What is needed - Format each line of the listing below, excluding blank lines and the pictures, as one string in a JSON list.

Camera calibration data -
------------

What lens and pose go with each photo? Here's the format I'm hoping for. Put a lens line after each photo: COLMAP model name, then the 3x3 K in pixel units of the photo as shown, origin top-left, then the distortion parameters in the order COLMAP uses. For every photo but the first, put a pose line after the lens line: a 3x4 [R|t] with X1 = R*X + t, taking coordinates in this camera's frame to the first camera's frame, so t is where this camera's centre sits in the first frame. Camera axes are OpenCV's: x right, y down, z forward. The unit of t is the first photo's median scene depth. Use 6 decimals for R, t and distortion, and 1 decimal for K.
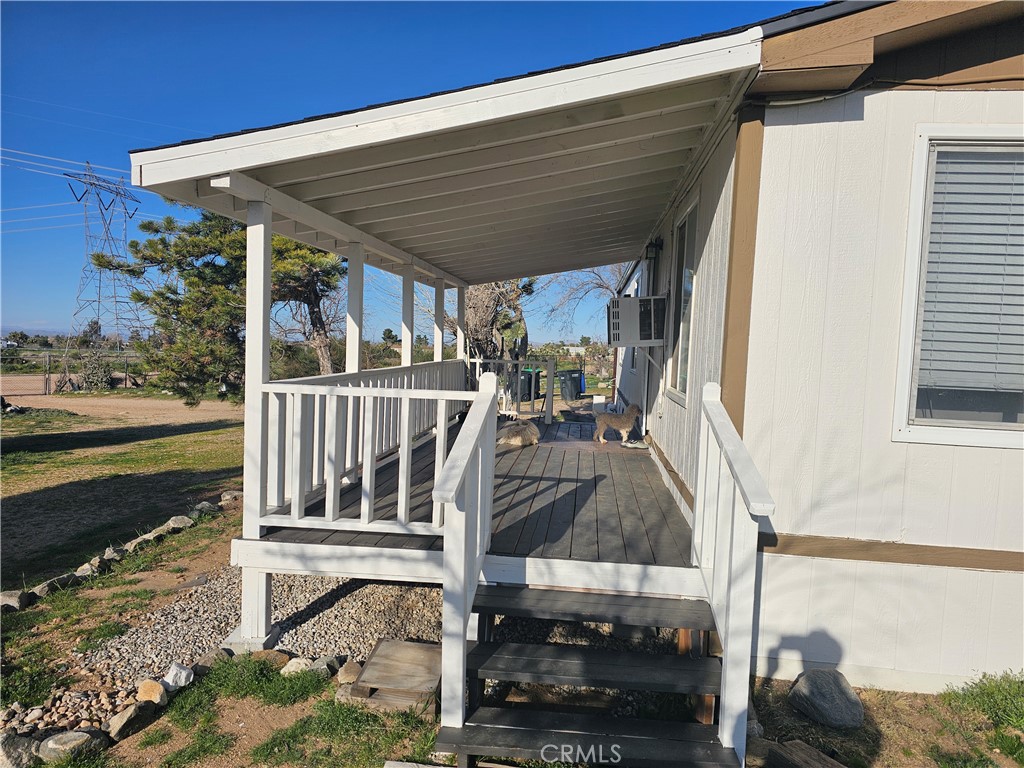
lens RADIAL K [[682.1, 0, 514.8], [0, 682.1, 387.8], [0, 0, 1]] dist [0.053771, -0.038197]
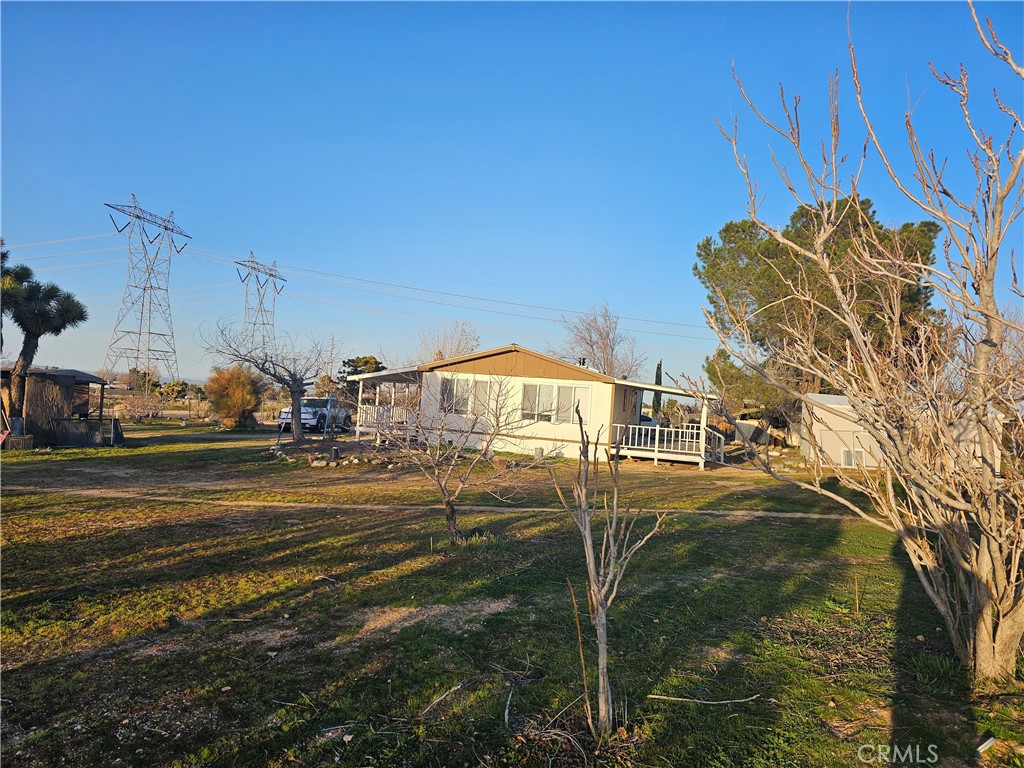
lens RADIAL K [[682.1, 0, 510.5], [0, 682.1, 380.8], [0, 0, 1]] dist [0.053771, -0.038197]
pose [[0.987759, 0.028609, -0.153344, 1.647136], [-0.042820, 0.995004, -0.090190, 0.231297], [0.149998, 0.095652, 0.984048, -4.228541]]
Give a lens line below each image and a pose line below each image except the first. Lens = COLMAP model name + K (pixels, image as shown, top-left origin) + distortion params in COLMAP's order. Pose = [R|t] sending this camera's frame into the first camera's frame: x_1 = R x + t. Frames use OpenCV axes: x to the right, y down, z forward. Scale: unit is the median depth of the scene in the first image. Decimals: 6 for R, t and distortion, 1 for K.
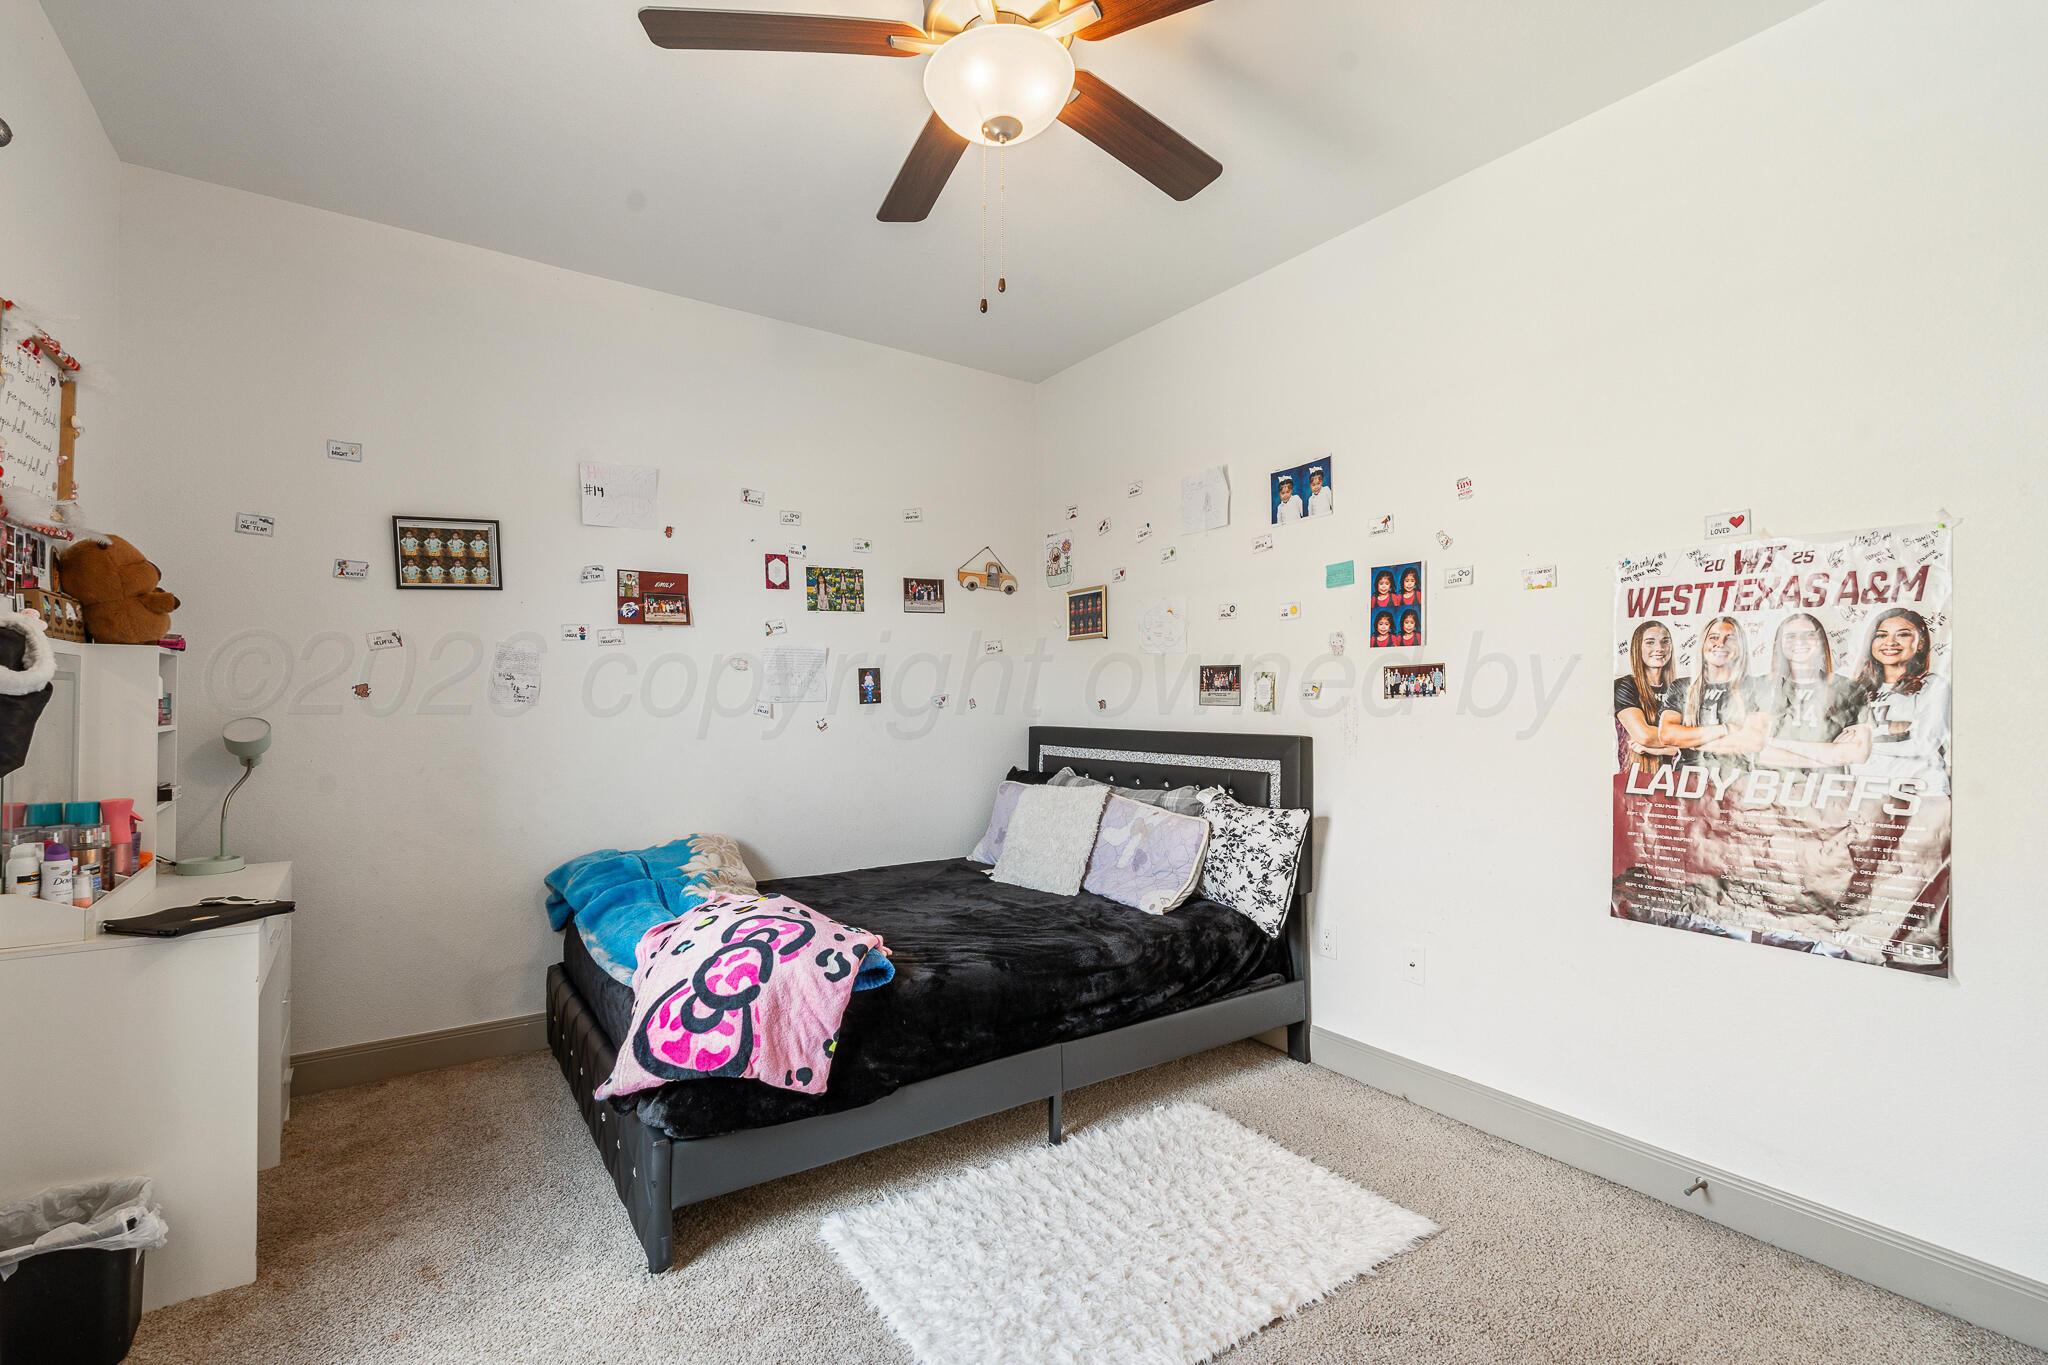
lens RADIAL K [[905.3, 0, 1020.8], [0, 905.3, 672.1], [0, 0, 1]] dist [-0.004258, 0.000648]
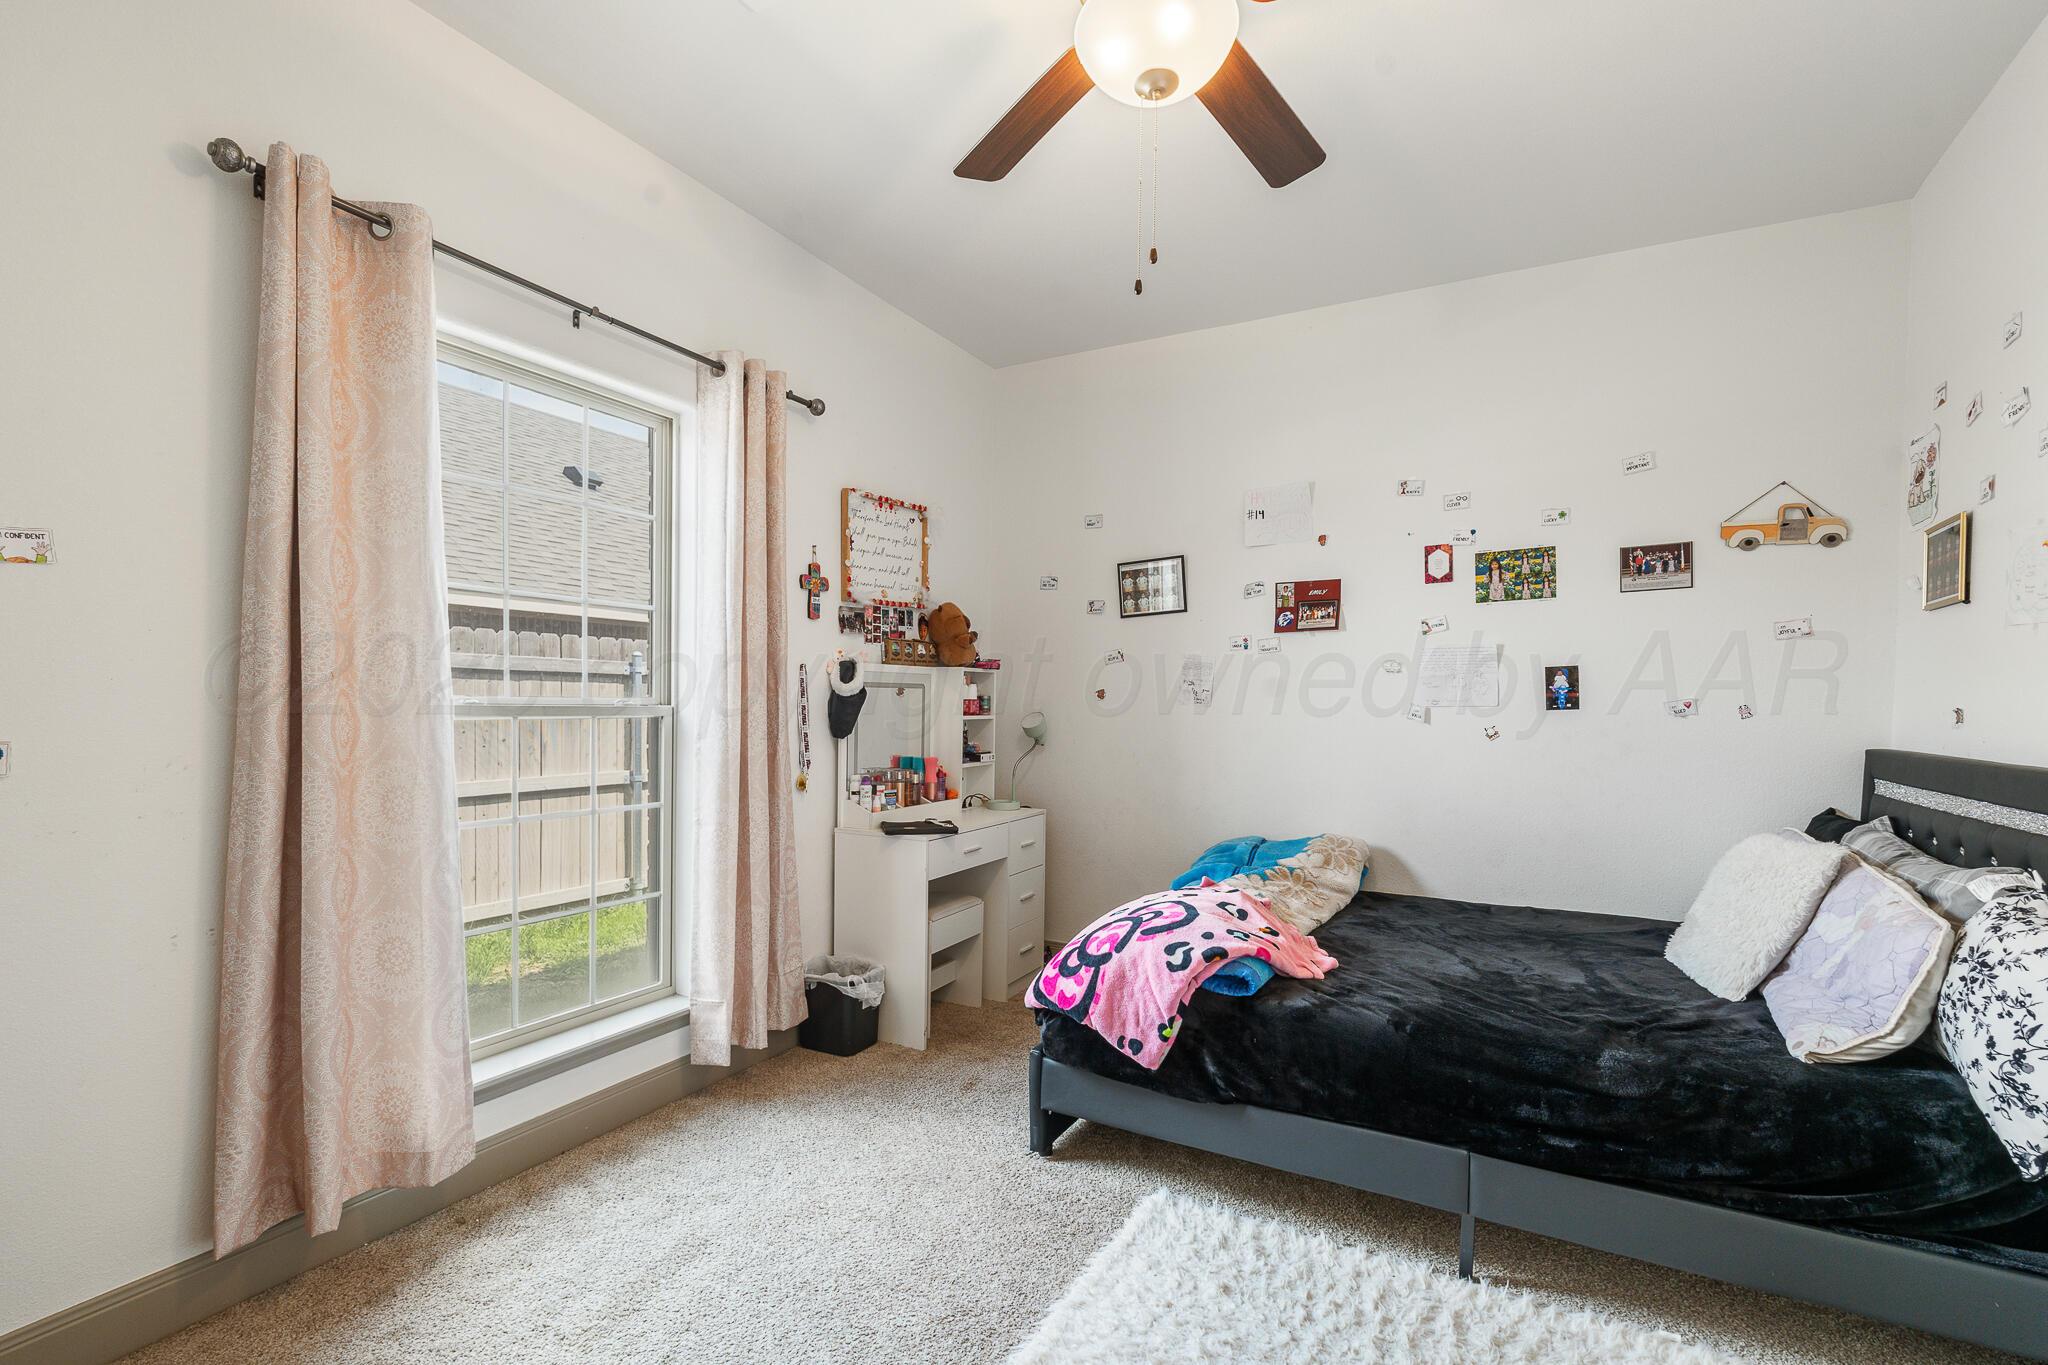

------------

Answer box -
[
  "What lens and pose go with each photo? Here's the format I'm hoping for. Put a lens line after each photo: COLMAP model name, then the 3x3 K in pixel units of the photo as shown, origin top-left, then the distortion parameters in the order COLMAP uses. For every photo but the first, put a pose line after the lens line: a 3x4 [R|t] with X1 = R*X + t, taking coordinates in this camera's frame to the first camera's frame, so t is where this camera's centre sits in the first frame. Camera axes are OpenCV's: x right, y down, z forward. The unit of t is the first photo's median scene depth. Use 6 decimals for R, t and distortion, and 1 decimal for K.",
  "lens RADIAL K [[682.1, 0, 514.8], [0, 682.1, 387.8], [0, 0, 1]] dist [0.053771, -0.038197]",
  "lens RADIAL K [[682.1, 0, 510.5], [0, 682.1, 380.8], [0, 0, 1]] dist [0.053771, -0.038197]",
  "pose [[0.987759, 0.028609, -0.153344, 1.647136], [-0.042820, 0.995004, -0.090190, 0.231297], [0.149998, 0.095652, 0.984048, -4.228541]]",
  "Give a lens line below each image and a pose line below each image except the first. Lens = COLMAP model name + K (pixels, image as shown, top-left origin) + distortion params in COLMAP's order. Pose = [R|t] sending this camera's frame into the first camera's frame: x_1 = R x + t. Frames use OpenCV axes: x to the right, y down, z forward. Scale: unit is the median depth of the scene in the first image. Decimals: 6 for R, t and distortion, 1 for K.",
  "lens RADIAL K [[905.3, 0, 1020.8], [0, 905.3, 672.1], [0, 0, 1]] dist [-0.004258, 0.000648]"
]